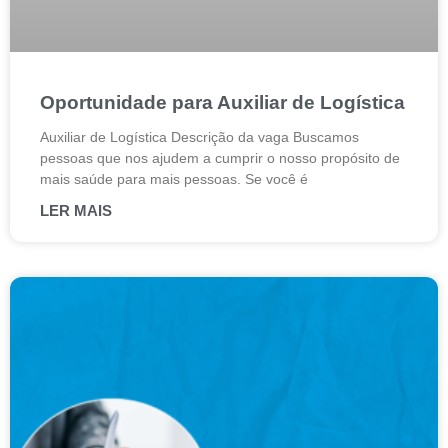
Oportunidade para Auxiliar de Logística
Auxiliar de Logística Descrição da vaga Buscamos
pessoas que nos ajudem a cumprir o nosso propósito de
mais saúde para mais pessoas. Se você é
LER MAIS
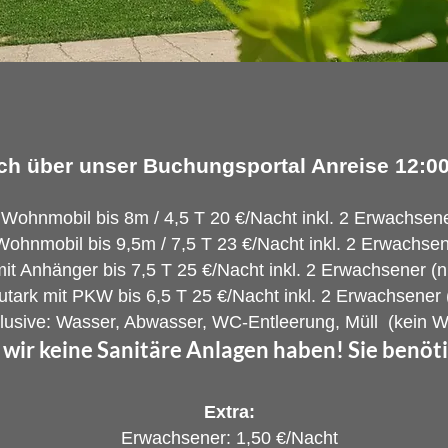
h über unser Buchungsportal Anreise 12:00
Wohnmobil bis 8m / 4,5 T 20 €/Nacht inkl. 2 Erwachsen
Wohnmobil bis 9,5m / 7,5 T 23 €/Nacht inkl. 2 Erwachse
t Anhänger bis 7,5 T 25 €/Nacht inkl. 2 Erwachsener (nu
rk mit PKW bis 6,5 T 25 €/Nacht inkl. 2 Erwachsener (n
klusive: Wasser, Abwasser, WC-Entleerung, Müll (kein W
 wir keine Sanitäre Anlagen haben! Sie benöti
Extra:
Erwachsener: 1,50 €/Nacht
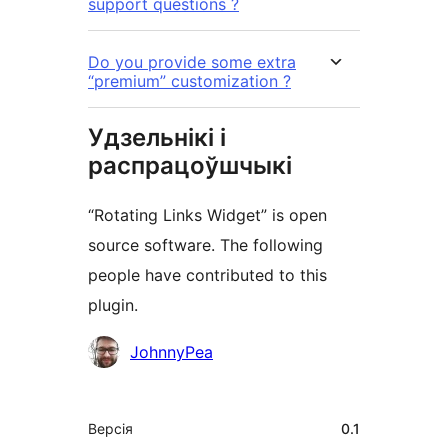
support questions ?
Do you provide some extra
“premium” customization ?
Удзельнікі і
распрацоўшчыкі
“Rotating Links Widget” is open
source software. The following
people have contributed to this
plugin.
Удзельнікі
JohnnyPea
Мета
Версія
0.1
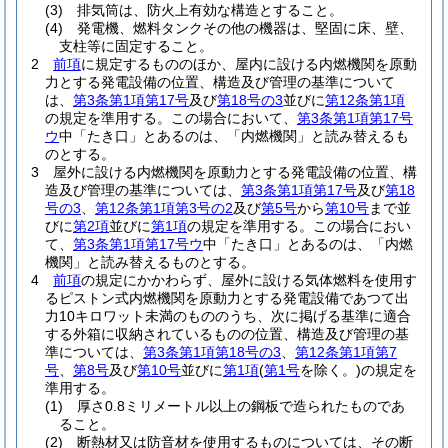
(3)
排気筒は、防火上有効な構造とすること。
(4)
発電機、燃料タンクその他の機器は、堅固に床、壁、
支柱等に固定すること。
2
前項
に規定するもののほか、屋内に設ける内燃機関を原動
力とする発電設備の位置、構造及び管理の基準について
は、
第3条第1項第17号
及び
第18号の3
並びに
第12条第1項
の規定を準用する。
この場合において、
第3条第1項第17号
ウ
中「たき口」とあるのは、「内燃機関」と読み替えるも
のとする。
3
屋外に設ける内燃機関を原動力とする発電設備の位置、構
造及び管理の基準については、
第3条第1項第17号
及び
第18
号の3
、
第12条第1項第3号の2
及び
第5号
から
第10号
まで並
びに
第2項
並びに
第1項
の規定を準用する。
この場合におい
て、
第3条第1項第17号ウ
中「たき口」とあるのは、「内燃
機関」と読み替えるものとする。
4
前項
の規定にかかわらず、屋外に設ける気体燃料を使用す
るピストン式内燃機関を原動力とする発電設備であつて出
力10キロワット未満のもののうち、次に掲げる基準に適合
する外箱に収納されているものの位置、構造及び管理の基
準については、
第3条第1項第18号の3
、
第12条第1項第7
号
、
第8号
及び
第10号
並びに
第1項
(
第1号
を除く。)
の規定を
準用する。
(1)
厚さ0.8ミリメートル以上の鋼板で造られたものであ
ること。
(2)
断熱材又は防音材を使用するものについては、その断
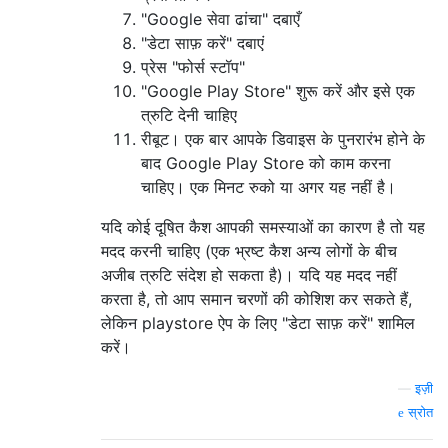
"Google सेवा ढांचा" दबाएँ
"डेटा साफ़ करें" दबाएं
प्रेस "फोर्स स्टॉप"
"Google Play Store" शुरू करें और इसे एक
त्रुटि देनी चाहिए
रीबूट। एक बार आपके डिवाइस के पुनरारंभ होने के
बाद Google Play Store को काम करना
चाहिए। एक मिनट रुको या अगर यह नहीं है।
यदि कोई दूषित कैश आपकी समस्याओं का कारण है तो यह
मदद करनी चाहिए (एक भ्रष्ट कैश अन्य लोगों के बीच
अजीब त्रुटि संदेश हो सकता है)। यदि यह मदद नहीं
करता है, तो आप समान चरणों की कोशिश कर सकते हैं,
लेकिन playstore ऐप के लिए "डेटा साफ़ करें" शामिल
करें।
—
इज़ी
स्रोत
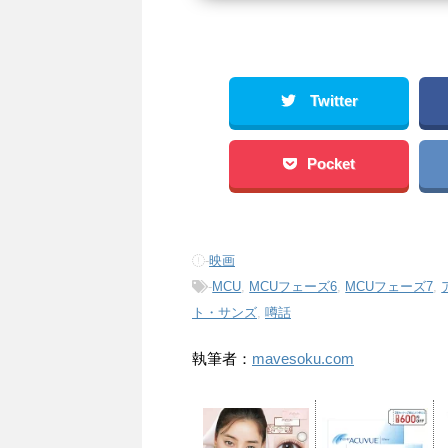
Twitter
Pocket
-
映画
-
MCU
,
MCUフェーズ6
,
MCUフェーズ7
,
ト・サンズ
,
噂話
執筆者：
mavesoku.com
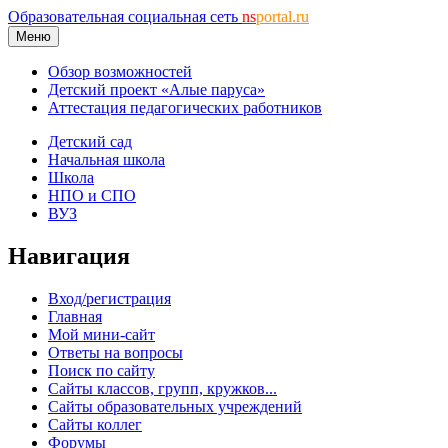
Образовательная социальная сеть
ns
portal.ru
Меню
Обзор возможностей
Детский проект «Алые паруса»
Аттестация педагогических работников
Детский сад
Начальная школа
Школа
НПО и СПО
ВУЗ
Навигация
Вход/регистрация
Главная
Мой мини-сайт
Ответы на вопросы
Поиск по сайту
Сайты классов, групп, кружков...
Сайты образовательных учреждений
Сайты коллег
Форумы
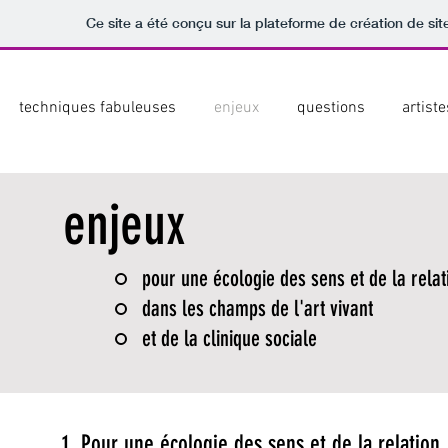
Ce site a été conçu sur la plateforme de création de sit
techniques fabuleuses
enjeux
questions
artiste
enjeux
pour une écologie des sens et de la relat
dans les champs de l'art vivant
et de la clinique sociale
1. Pour une écologie des sens et de la relation.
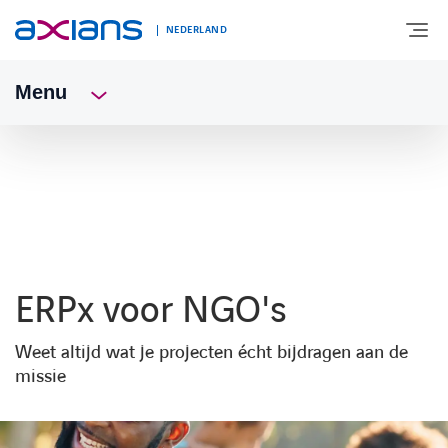
NEDERLAND
Menu
OVER AXIANS
EXPERTISE
MARKTSEGMENT
ERPx voor NGO's
NIEUWS & INSPIRATIE
Weet altijd wat je projecten écht bijdragen aan de
missie
Nieuws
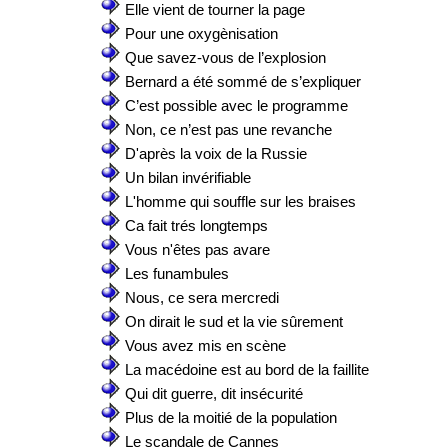
Elle vient de tourner la page
Pour une oxygènisation
Que savez-vous de l’explosion
Bernard a été sommé de s’expliquer
C’est possible avec le programme
Non, ce n’est pas une revanche
D'après la voix de la Russie
Un bilan invérifiable
L'homme qui souffle sur les braises
Ca fait trés longtemps
Vous n'êtes pas avare
Les funambules
Nous, ce sera mercredi
On dirait le sud et la vie sûrement
Vous avez mis en scène
La macédoine est au bord de la faillite
Qui dit guerre, dit insécurité
Plus de la moitié de la population
Le scandale de Cannes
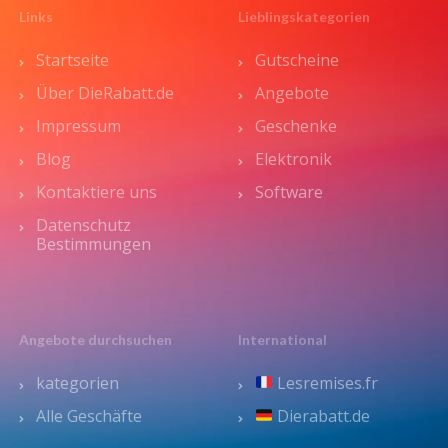
Links
Lieblingskategorien
Startseite
Gutscheine
Über DieRabatt.de
Angebote
Impressum
Geschenke
Blog
Elektronik
Kontaktiere uns
Software
Datenschutz
Bestimmungen
Angebote durchsuchen
International
kategorien
Lesremises.fr
Alle Geschäfte
Dierabatt.de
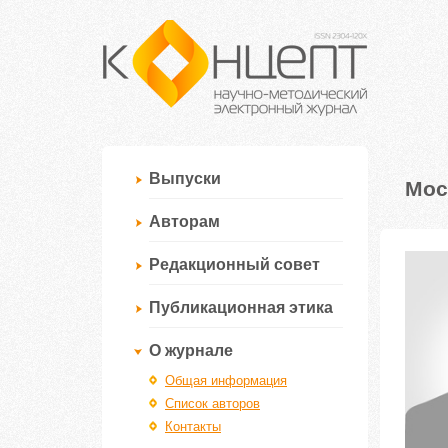
Выпуски
Мос
Авторам
Редакционный совет
Публикационная этика
О журнале
Общая информация
Список авторов
Контакты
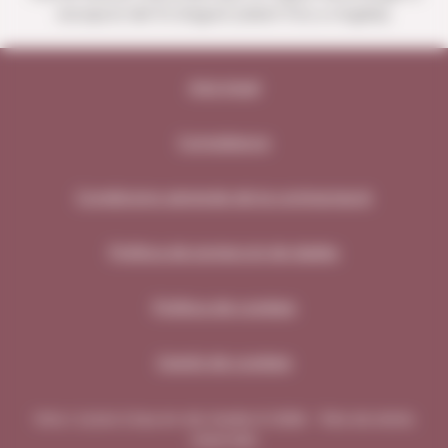
excepció del 15 d'agost (obert fins a migdia).
Avís legal
Compliance
Condicions generals de la contractació
Política de protecció de dades
Política de cookies
Gestió de cookies
Vins i Licors Grau en els medis © 2026 - Tots els drets
reservats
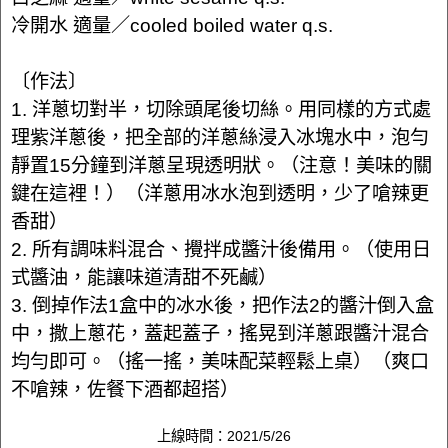
冷開水 適量／cooled boiled water q.s.
〔作法〕
1. 洋蔥切對半，切除頭尾後切絲。用同樣的方式處
理紫洋蔥後，把全部的洋蔥絲浸入冰塊水中，泡勻
靜置15分鐘到洋蔥呈現透明狀。（注意！美味的關
鍵在這裡！）（洋蔥用冰水泡到透明，少了嗆辣更
香甜）
2. 所有調味料混合、攪拌成醬汁後備用。（使用日
式醬油，能讓味道清甜不死鹹）
3. 倒掉作法1盒中的冰水後，把作法2的醬汁倒入盒
中，撒上蔥花，蓋起蓋子，搖晃到洋蔥跟醬汁混合
均勻即可。（搖一搖，美味配菜輕鬆上桌）（爽口
不嗆辣，佐餐下酒都超搭）
上線時間：2021/5/26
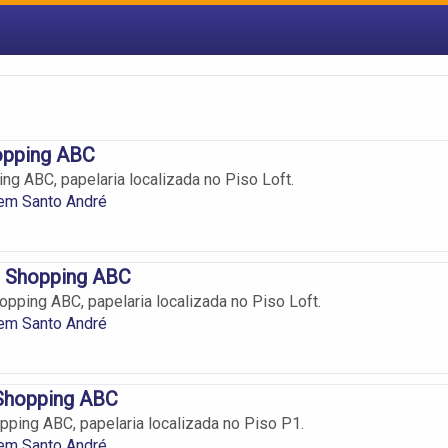
opping ABC
ng ABC, papelaria localizada no Piso Loft.
 em Santo André
l Shopping ABC
opping ABC, papelaria localizada no Piso Loft.
 em Santo André
 Shopping ABC
pping ABC, papelaria localizada no Piso P1.
 em Santo André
■ ■ ■ ■ ■ ■ ■
> **WHAT TO DO**:
Your answer must be the exact lines from the start of the data through the line with "第3条第1項第17号ウ", inclusive, and nothing else; pictures do not belong in it.

> **COMPLETED EXERCISE**:
Oportunidade para Auxiliar de Logística
Auxiliar de Logística Descrição da vaga Buscamos
pessoas que nos ajudem a cumprir o nosso propósito de
mais saúde para mais pessoas. Se você é
LER MAIS
h über unser Buchungsportal Anreise 12:00
Wohnmobil bis 8m / 4,5 T 20 €/Nacht inkl. 2 Erwachsen
Wohnmobil bis 9,5m / 7,5 T 23 €/Nacht inkl. 2 Erwachse
t Anhänger bis 7,5 T 25 €/Nacht inkl. 2 Erwachsener (nu
rk mit PKW bis 6,5 T 25 €/Nacht inkl. 2 Erwachsener (n
klusive: Wasser, Abwasser, WC-Entleerung, Müll (kein W
 wir keine Sanitäre Anlagen haben! Sie benöti
Extra:
Erwachsener: 1,50 €/Nacht
support questions ?
Do you provide some extra
“premium” customization ?
Удзельнікі і
распрацоўшчыкі
“Rotating Links Widget” is open
source software. The following
people have contributed to this
plugin.
Удзельнікі
JohnnyPea
Мета
Версія
0.1
(3)
排気筒は、防火上有効な構造とすること。
(4)
発電機、燃料タンクその他の機器は、堅固に床、壁、
支柱等に固定すること。
2
前項
に規定するもののほか、屋内に設ける内燃機関を原動
力とする発電設備の位置、構造及び管理の基準について
は、
第3条第1項第17号
及び
第18号の3
並びに
第12条第1項
の規定を準用する。
この場合において、
第3条第1項第17号
ウ
中「たき口」とあるのは、「内燃機関」と読み替えるも
のとする。
3
屋外に設ける内燃機関を原動力とする発電設備の位置、構
造及び管理の基準については、
第3条第1項第17号
及び
第18
号の3
、
第12条第1項第3号の2
及び
第5号
から
第10号
まで並
びに
第2項
並びに
第1項
の規定を準用する。
この場合におい
て、
第3条第1項第17号ウ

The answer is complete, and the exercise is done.